::: Passage provided :::

# Finding Lost Kitten - Need Advice



## furryfriends251 (Jan 1, 2009)

My parents/siblings think that the kittens, especially Mitch, need to go outside. I hate the thought of letting "my babies" out, so they let Mitch out when I'm not around. Well, I wake up this morning, and they had let him out, and he hadn't come back yet.

Mitch was born August 7, 2010 so he is close to a year old. I raised him from the time he was four weeks old, so he has no training from his mother, on how to be safe outside.

He has now been missing for nine hours  I've been outside almost all day, walking around our yard and all through the small woods behind our house, and haven't even heard him. I've used the catcatcher toy that he loves, dragging it past all the bushes at least ten times, in hopes that he'd pounce on it.

I have a humane trap set in our backyard, and will borrow another 2-4 from the shelter tomorrow, if he hasn't shown up yet. I have looked everywhere I can think of, and crawled through many bushes (including getting very scratched up by blackberries), which is really bugging my seasonal allergies.

I've brought Morey (Mitch's brother) out on a harness/leash with me, to see if he would be able to help in finding him, but no luck. I've walked around for two hours shaking the cat treat bag, which always makes the kittens come running, but again that didn't work.

All of our neighbors know that he is missing, and there is a lost ad on craigslist. 

Tonight I'm going to be looking with a flashlight for as long as I can stay alert enough to be able to do any good. But I have a feeling that all I'm going to find with that method (looking for glowing eyes) are possums, raccoons, and skunks so that will be interesting.

Is there anything else you can think of that I should try?


----------



## marie73 (Jul 12, 2006)

Sprinkle (used) kitty litter around the doors of the house.

::: Data shown :::

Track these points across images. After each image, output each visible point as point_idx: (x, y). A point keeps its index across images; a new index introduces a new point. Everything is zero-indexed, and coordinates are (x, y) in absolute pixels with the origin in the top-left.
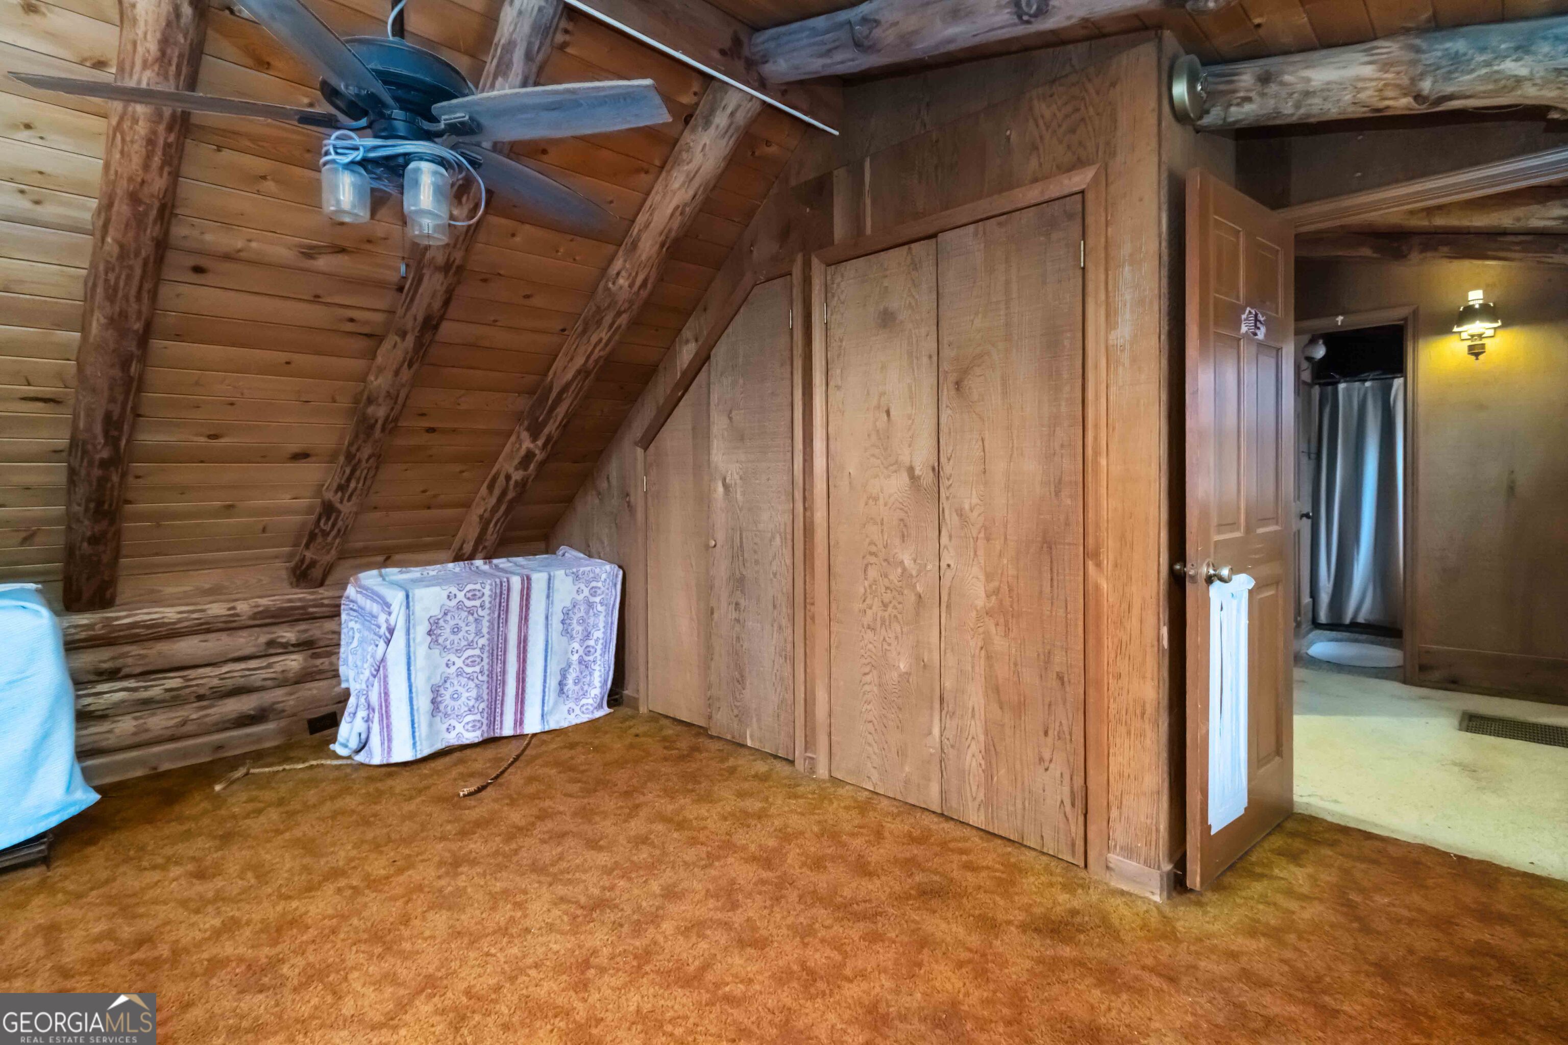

:::

▶ _Task objective_: Rewrite the part of the lost-kitten thread that starts at "He has now been" and ends after "my seasonal allergies.", and put "live trap" in place of "humane trap".

▶ _Your solution_:
He has now been missing for nine hours  I've been outside almost all day, walking around our yard and all through the small woods behind our house, and haven't even heard him. I've used the catcatcher toy that he loves, dragging it past all the bushes at least ten times, in hopes that he'd pounce on it.

I have a live trap set in our backyard, and will borrow another 2-4 from the shelter tomorrow, if he hasn't shown up yet. I have looked everywhere I can think of, and crawled through many bushes (including getting very scratched up by blackberries), which is really bugging my seasonal allergies.